Last year’s Countdown report made sobering reading. Although health gained greater prominence in climate change negotiations, Marina Romanello and her team reported that older adults and young children are being exposed to twice as many heatwave days as they were 20 years ago; heat-related deaths among those older than 65 years have increased by 85% since 1990; land affected by extreme drought increased by 47% during the past decade, jeopardising water security, sanitation, and food production. Indeed, over the past decade, 127 million more people have experienced food insecurity because of a higher frequency of heatwaves and droughts.

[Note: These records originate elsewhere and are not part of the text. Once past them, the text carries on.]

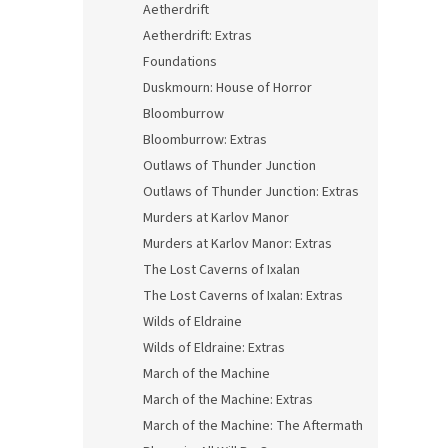
Aetherdrift
Aetherdrift: Extras
Foundations
Duskmourn: House of Horror
Bloomburrow
Bloomburrow: Extras
Outlaws of Thunder Junction
Outlaws of Thunder Junction: Extras
Murders at Karlov Manor
Murders at Karlov Manor: Extras
The Lost Caverns of Ixalan
The Lost Caverns of Ixalan: Extras
Wilds of Eldraine
Wilds of Eldraine: Extras
March of the Machine
March of the Machine: Extras
March of the Machine: The Aftermath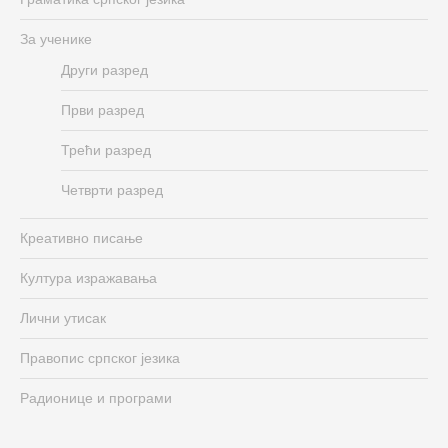
За ученике
Други разред
Први разред
Трећи разред
Четврти разред
Креативно писање
Култура изражавања
Лични утисак
Правопис српског језика
Радионице и програми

The truth is, therefore, that although the scientific understanding of the connections between health and climate change is growing, the translation of that science into action is pitifully slow, even reversing in some settings.

 

Health is a unique and unifying indicator of our predicament and progress.”

Dr Richard Horton, Editor-in-Chief of The Lancet

Part 3

Health and Healthcare Are Unifying Factors for Climate Action

So, what do we do? Here is why I remain mobilised, inspired, and optimistic that the health community remains special in particular ways. Let me explain why.

Health has a special moral importance that we have an obligation to take more seriously. If we are concerned about the idea of justice—that is, a fairer society for all—then we have to be concerned with the idea of opportunity. The idea that everyone in society has the opportunities to be who they want to be without harming the opportunities of others. That we are all able to pursue the life plan that we wish to develop for ourselves. Without opportunities for us to realise our hopes, desires, or ambitions, our societies will simply remain as they are—unequal and divided, unfair and unjust, with social mobility a distant dream.

The idea of opportunity is central to the idea of a more just society: opportunities must be open to everyone, without exception. And now, the crucial truth: that opportunity fundamentally depends upon health. Unless we are able to function as normally as possible as human beings, opportunities will always remain out of reach for us, from education to prosperity, creativity to innovation.

My conception of justice demands that we must not only protect and strengthen opportunity, but also that we must protect and strengthen health. That is why health is unique and unifying for societies. A joint commitment to health is what binds our societies together on a path towards equity. And it is also why health workers and health scientists have a special responsibility to speak about and act to deliver net zero.

Your work, your voices, your actions. The steps we take together for health and healthcare are the foundations for enabling future generations to achieve a sustainable future. There can be no greater calling.

 

My conception of justice demands that we must not only protect and strengthen opportunity, but also that we must protect and strengthen health. That is why health is unique and unifying for societies. A joint commitment to health is what binds our societies together on a path towards equity. And it is also why health workers and health scientists have a special responsibility to speak about and act to deliver net zero.”